Planetary space travel has long been an ambition of Man; and once we managed the initial moon landing—nearly 50 years ago—our species have made leaps and bounds. With Russia, Europe, and the United States leading the charge, astronauts have trained all over the world to live in space in order to research technology and environmental conditions.
But while launching manned missions to space has become more commonplace these days, they are still quite impractical because they are expensive. And the biggest expense associated with these missions is the cost of building new rockets for every launch.
While the shuttle, for example, can get into orbit around the planet and then come back to Earth and land like an airplane, launching the craft into space requires massive rockets which get used up for every mission.
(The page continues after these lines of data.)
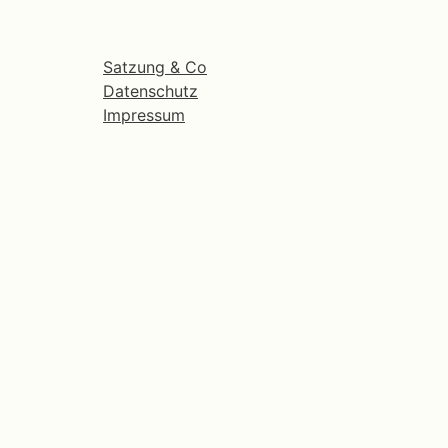
Satzung & Co
Datenschutz
Impressum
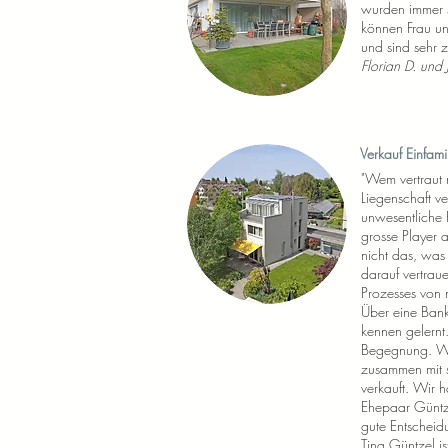
wurden immer s
können Frau un
und sind sehr z
Florian D. und
Verkauf Einfam
"Wem vertraut
Liegenschaft ve
unwesentliche F
grosse Player a
nicht das, was 
darauf vertrau
Prozesses von 
Über eine Ban
kennen gelern
Begegnung. Wi
zusammen mit s
verkauft. Wir 
Ehepaar Güntz
gute Entscheid
Tina Güntzel ist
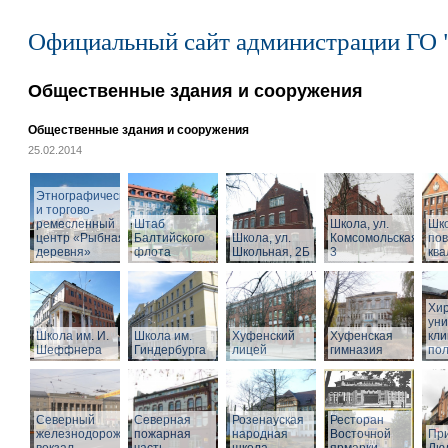
Официальный сайт администрации ГО 
Общественные здания и сооружения
Общественные здания и сооружения
25.02.2014
Этнографический
и торгово-
ремесленный
Штаб
Школа, ул.
Шк
центр «Рыбная
Балтийского
Школа, ул.
Комсомольская,
по
деревня»
флота
Школьная, 2Б
3
кв
Хир
уни
Школа им. И.
Школа им.
Хуфенский
Хуфенская
кли
Шеффнера
Гиндербурга
лицей
гимназия
пол
Северный
Северная
Розенауская
Ресторан
железнодорожный
пожарная
народная
Восточной
При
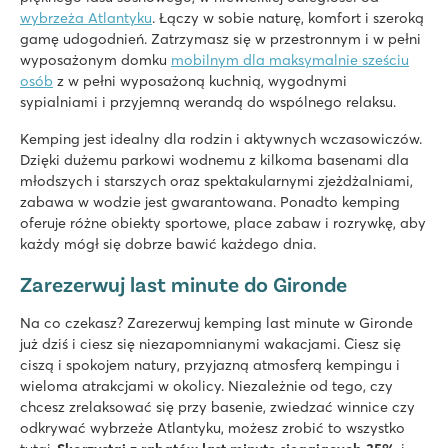
wybrzeża Atlantyku
. Łączy w sobie naturę, komfort i szeroką
gamę udogodnień. Zatrzymasz się w przestronnym i w pełni
wyposażonym domku
mobilnym dla maksymalnie sześciu
osób
z w pełni wyposażoną kuchnią, wygodnymi
sypialniami i przyjemną werandą do wspólnego relaksu.
Kemping jest idealny dla rodzin i aktywnych wczasowiczów.
Dzięki dużemu parkowi wodnemu z kilkoma basenami dla
młodszych i starszych oraz spektakularnymi zjeżdżalniami,
zabawa w wodzie jest gwarantowana. Ponadto kemping
oferuje różne obiekty sportowe, place zabaw i rozrywkę, aby
każdy mógł się dobrze bawić każdego dnia.
Zarezerwuj last minute do Gironde
Na co czekasz? Zarezerwuj kemping last minute w Gironde
już dziś i ciesz się niezapomnianymi wakacjami. Ciesz się
ciszą i spokojem natury, przyjazną atmosferą kempingu i
wieloma atrakcjami w okolicy. Niezależnie od tego, czy
chcesz zrelaksować się przy basenie, zwiedzać winnice czy
odkrywać wybrzeże Atlantyku, możesz zrobić to wszystko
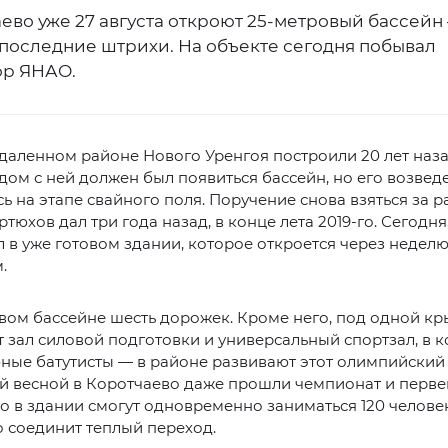
ево уже 27 августа откроют 25-метровый бассейн
 последние штрихи. На объекте сегодня побывал
ор ЯНАО.
даленном районе Нового Уренгоя построили 20 лет наза
дом с ней должен был появиться бассейн, но его возвед
ь на этапе свайного поля. Поручение снова взяться за р
юхов дал три года назад, в конце лета 2019-го. Сегодня, 
 в уже готовом здании, которое откроется через неделю
.
вом бассейне шесть дорожек. Кроме него, под одной к
 зал силовой подготовки и универсальный спортзал, в 
ные батутисты — в районе развивают этот олимпийский
ой весной в Коротчаево даже прошли чемпионат и перве
о в здании смогут одновременно заниматься 120 человек
 соединит теплый переход.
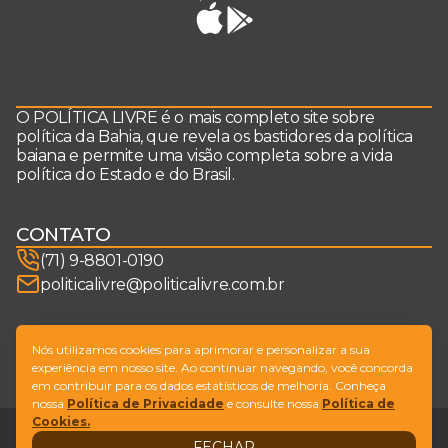
O POLÍTICA LIVRE é o mais completo site sobre
política da Bahia, que revela os bastidores da política
baiana e permite uma visão completa sobre a vida
política do Estado e do Brasil.
CONTATO
(71) 9-8801-0190
politicalivre@politicalivre.com.br
SIGA-NOS
Nós utilizamos cookies para aprimorar e personalizar a sua
experiência em nosso site. Ao continuar navegando, você concorda
em contribuir para os dados estatísticos de melhoria. Conheça
nossa
Política de Privacidade
e consulte nossa
Política de
Cookies.
Legal
Fale conosco
FECHAR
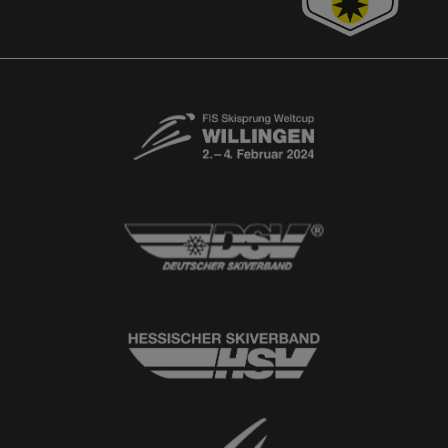
Kontaktformular
Newsletter
© 2026
Ski-Club Willingen e.V.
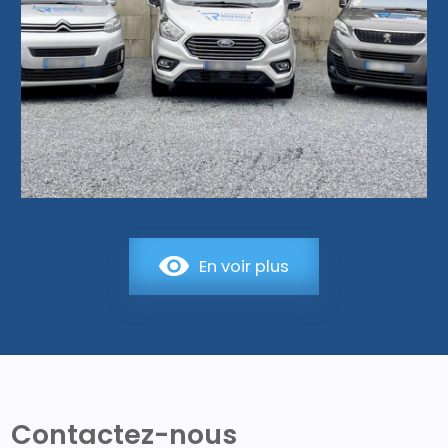
En voir plus
Contactez-nous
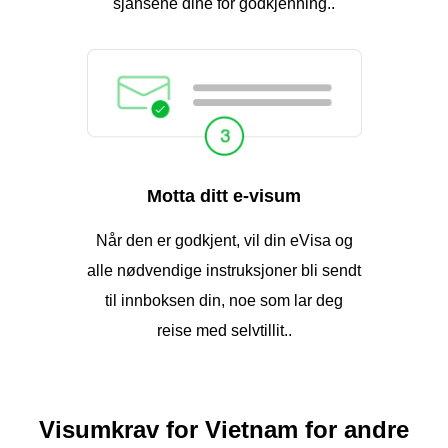
sjansene dine for godkjenning..
Motta ditt e-visum
Når den er godkjent, vil din eVisa og
alle nødvendige instruksjoner bli sendt
til innboksen din, noe som lar deg
reise med selvtillit..
Visumkrav for Vietnam for andre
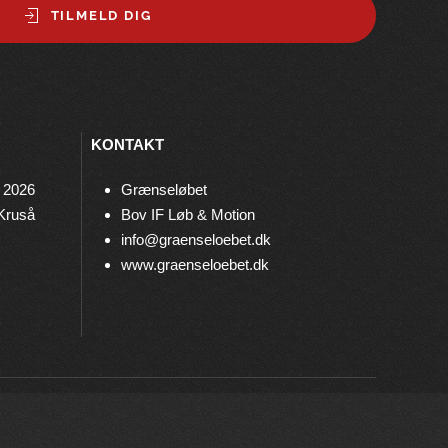
TILMELD DIG
KONTAKT
 2026
Grænseløbet
 Kruså
Bov IF Løb & Motion
info@graenseloebet.dk
www.graenseloebet.dk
And so, new companies—like Elon Musk’s Space Exploration Technologies, or SpaceX—are working to develop reusable rockets. This will not only bring down the cost of exploratory manned missions to space, but it will help to usher in a new of passenger flight through space.
SpaceX has not had an easy go in terms of developing these reusable rockets, but that is to be expected, of course. Anytime you try something new you can usually expect a high failure rate while you adjust and recalculate.
As such, SpaceX has recently used its Falcon 9 rocket to help send a new ocean-monitoring satellite into space. In the previous generation of space exploration, a satellite might be sent into space and the rocket sacrificed. This time, SpaceX is using every opportunity to experiment with the rocket.
The SpaceX Falcon 9 is designed to reenter the earth’s atmosphere and then be remotely piloted to land on a floating barge in the ocean. This is so the team can recollect the rocket to use it again later. At least, that is the theory; so far, SpaceX has only successfully landed one rocket, which occurred in Florida, in December of 2015.
This is the third time SpaceX has tried to land the rocket on a drone ship, floating about 200 miles from the California coast (and the fourth rocket, overall).
Apparently the conditions were rougher than expected but they were able to successfully land the rocket, though with some difficulty. They will now test the booster to see if it can be reused in the future.